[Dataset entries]
====================

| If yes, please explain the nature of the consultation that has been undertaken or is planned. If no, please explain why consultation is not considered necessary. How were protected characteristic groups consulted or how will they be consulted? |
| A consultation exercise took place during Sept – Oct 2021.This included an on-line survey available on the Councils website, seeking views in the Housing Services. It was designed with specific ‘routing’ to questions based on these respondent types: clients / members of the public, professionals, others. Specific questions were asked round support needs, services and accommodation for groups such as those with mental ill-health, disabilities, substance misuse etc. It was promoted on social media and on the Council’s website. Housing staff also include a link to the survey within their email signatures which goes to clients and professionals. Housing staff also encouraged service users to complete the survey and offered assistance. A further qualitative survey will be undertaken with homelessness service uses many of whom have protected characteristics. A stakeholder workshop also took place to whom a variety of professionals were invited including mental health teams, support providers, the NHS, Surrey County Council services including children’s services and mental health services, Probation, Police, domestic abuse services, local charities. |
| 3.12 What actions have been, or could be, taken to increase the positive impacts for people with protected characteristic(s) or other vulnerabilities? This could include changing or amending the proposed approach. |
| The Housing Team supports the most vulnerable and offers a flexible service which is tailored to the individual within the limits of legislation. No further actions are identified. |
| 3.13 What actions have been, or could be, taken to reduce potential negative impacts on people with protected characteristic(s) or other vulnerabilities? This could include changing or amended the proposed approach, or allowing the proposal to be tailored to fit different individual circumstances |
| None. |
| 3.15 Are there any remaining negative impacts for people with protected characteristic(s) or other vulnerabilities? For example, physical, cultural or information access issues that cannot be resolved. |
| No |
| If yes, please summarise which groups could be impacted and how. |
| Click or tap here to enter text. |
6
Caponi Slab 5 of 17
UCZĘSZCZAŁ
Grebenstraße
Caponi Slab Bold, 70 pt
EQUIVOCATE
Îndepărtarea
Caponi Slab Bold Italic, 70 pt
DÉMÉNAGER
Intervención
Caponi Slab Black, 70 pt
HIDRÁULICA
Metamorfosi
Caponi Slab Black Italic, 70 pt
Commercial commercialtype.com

====================

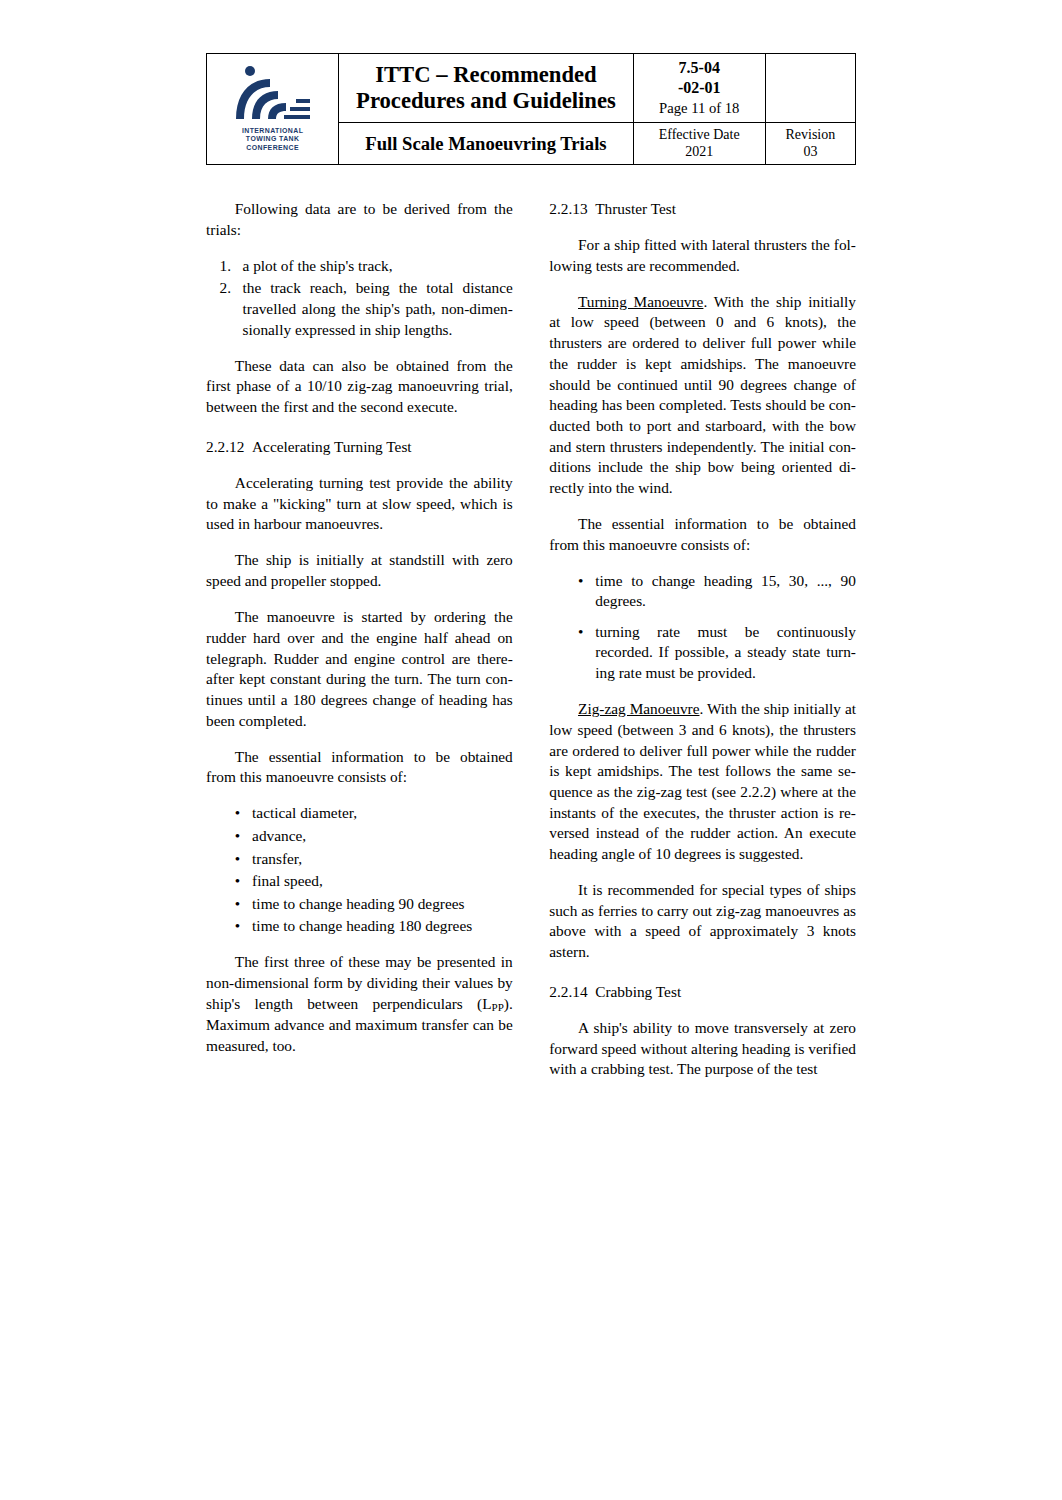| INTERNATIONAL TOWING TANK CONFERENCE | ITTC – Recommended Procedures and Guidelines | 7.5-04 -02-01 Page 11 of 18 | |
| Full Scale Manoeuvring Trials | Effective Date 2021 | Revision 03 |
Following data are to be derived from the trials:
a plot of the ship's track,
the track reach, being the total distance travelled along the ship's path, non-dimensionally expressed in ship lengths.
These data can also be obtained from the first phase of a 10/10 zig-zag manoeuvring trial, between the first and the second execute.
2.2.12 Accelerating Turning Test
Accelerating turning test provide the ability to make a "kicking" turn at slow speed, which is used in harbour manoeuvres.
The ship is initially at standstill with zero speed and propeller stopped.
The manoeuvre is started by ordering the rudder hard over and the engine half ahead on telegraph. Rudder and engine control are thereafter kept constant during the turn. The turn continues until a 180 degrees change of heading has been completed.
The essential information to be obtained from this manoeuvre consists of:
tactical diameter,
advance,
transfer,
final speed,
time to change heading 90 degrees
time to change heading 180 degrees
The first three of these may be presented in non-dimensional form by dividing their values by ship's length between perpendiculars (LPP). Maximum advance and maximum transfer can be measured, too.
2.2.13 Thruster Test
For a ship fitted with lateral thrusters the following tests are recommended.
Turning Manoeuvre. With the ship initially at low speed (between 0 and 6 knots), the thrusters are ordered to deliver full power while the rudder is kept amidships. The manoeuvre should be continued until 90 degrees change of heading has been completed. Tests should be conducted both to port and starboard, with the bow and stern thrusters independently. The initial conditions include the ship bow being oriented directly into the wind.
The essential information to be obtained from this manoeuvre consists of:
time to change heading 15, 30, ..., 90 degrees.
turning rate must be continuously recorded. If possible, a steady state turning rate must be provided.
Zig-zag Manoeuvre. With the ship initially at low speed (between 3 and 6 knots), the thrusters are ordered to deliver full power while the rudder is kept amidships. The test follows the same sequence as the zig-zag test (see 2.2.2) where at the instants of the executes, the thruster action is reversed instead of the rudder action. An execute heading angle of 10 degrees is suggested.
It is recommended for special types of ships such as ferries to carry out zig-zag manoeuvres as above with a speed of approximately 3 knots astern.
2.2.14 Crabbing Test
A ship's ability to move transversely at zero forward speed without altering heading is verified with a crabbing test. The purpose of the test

====================

* _ABOUT THIS EXERCISE_:
Go through the entries above and copy each line holding the string "Italic".

* _ANSWER BOX_:
Caponi Slab Bold Italic, 70 pt
Caponi Slab Black Italic, 70 pt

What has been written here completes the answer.